Applied Artificial Intelligence (Dec 2022)

Intelligent Grouping Method of Science and Technology Projects Based on Data Augmentation and SMOTE

  • Can Zhou,
  • Mengting Li,
  • Sha Yu

DOI
https://doi.org/10.1080/08839514.2022.2145637
Journal volume & issue
Vol. 36, no. 1

Abstract

Read online

The current evaluation of science and technology projects is mainly completed by peer review, and in the process of evaluation, dividing projects into different groups is a crucial step.

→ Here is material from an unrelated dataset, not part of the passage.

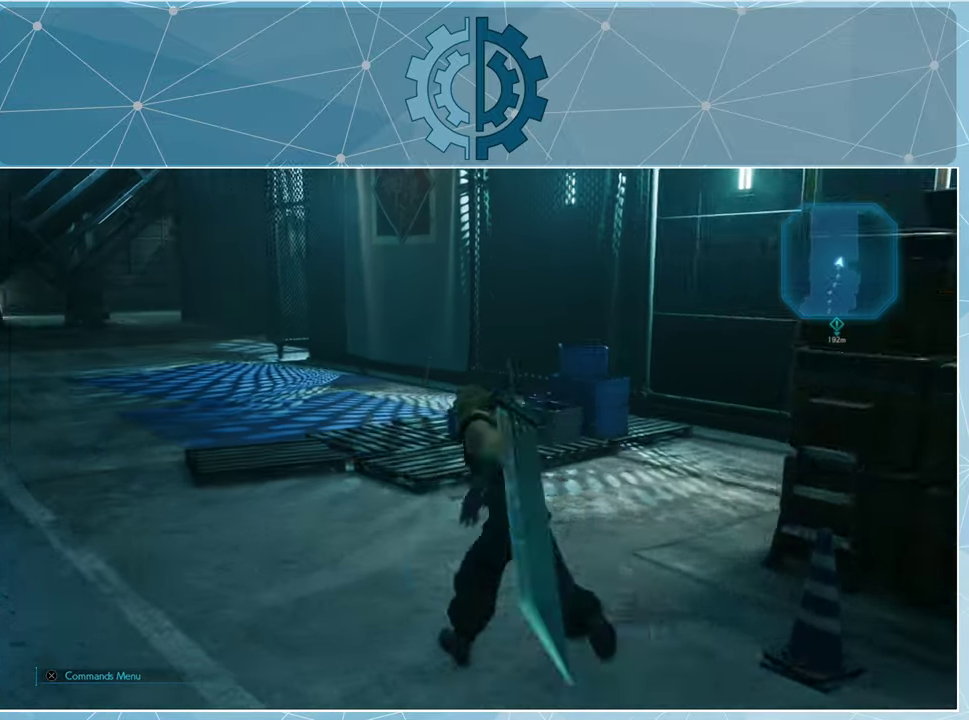
{"buttons": ["R1"], "left_stick": "up", "right_stick": "up-left", "events": [[233, "right_stick", "center"], [400, "right_stick", "up-left"]]}
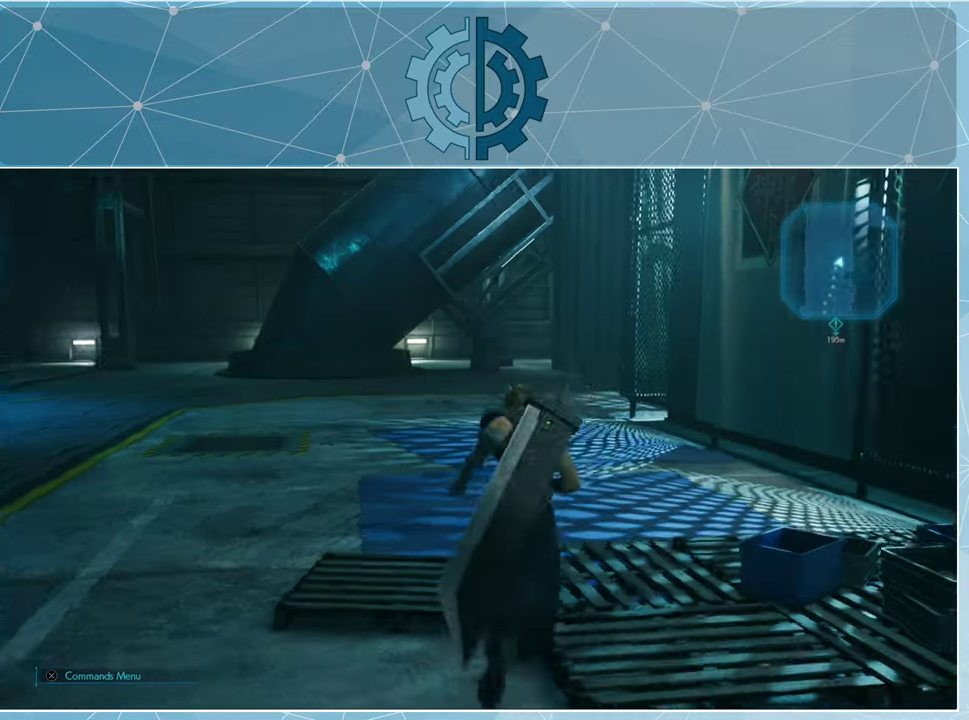
{"buttons": ["R1"], "left_stick": "up", "right_stick": "left", "events": [[100, "right_stick", "center"], [267, "right_stick", "left"]]}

Project grouping is challenging due to the small amounts of data, sparsity of features, broad range of subject areas, and the seriously uneven distribution of categories. In this paper, we propose an intelligent automatic grouping method for science and technology projects based on keywords. We expanded the small dataset with samples generated by Paraphrasing, Mixup, and the GPT3 model. The text feature extraction techniques TF-IDF, Word2Vec, and TF-IDF weighted Word2Vec were utilized to pre-process the keywords of projects, and SVM and XGBoost as the classifier. Besides, we used SMOTE to process imbalanced data to alleviate model bias toward minority classes. Experiments show that the project grouping accuracy was substantially improved after introducing the data augmentation method and SMOTE. The combination of Paraphrasing, TF-IDF, SVM and SMOTE achieved the best performance, and the F1 score reached 96.78%, which proves the feasibility of the proposed method.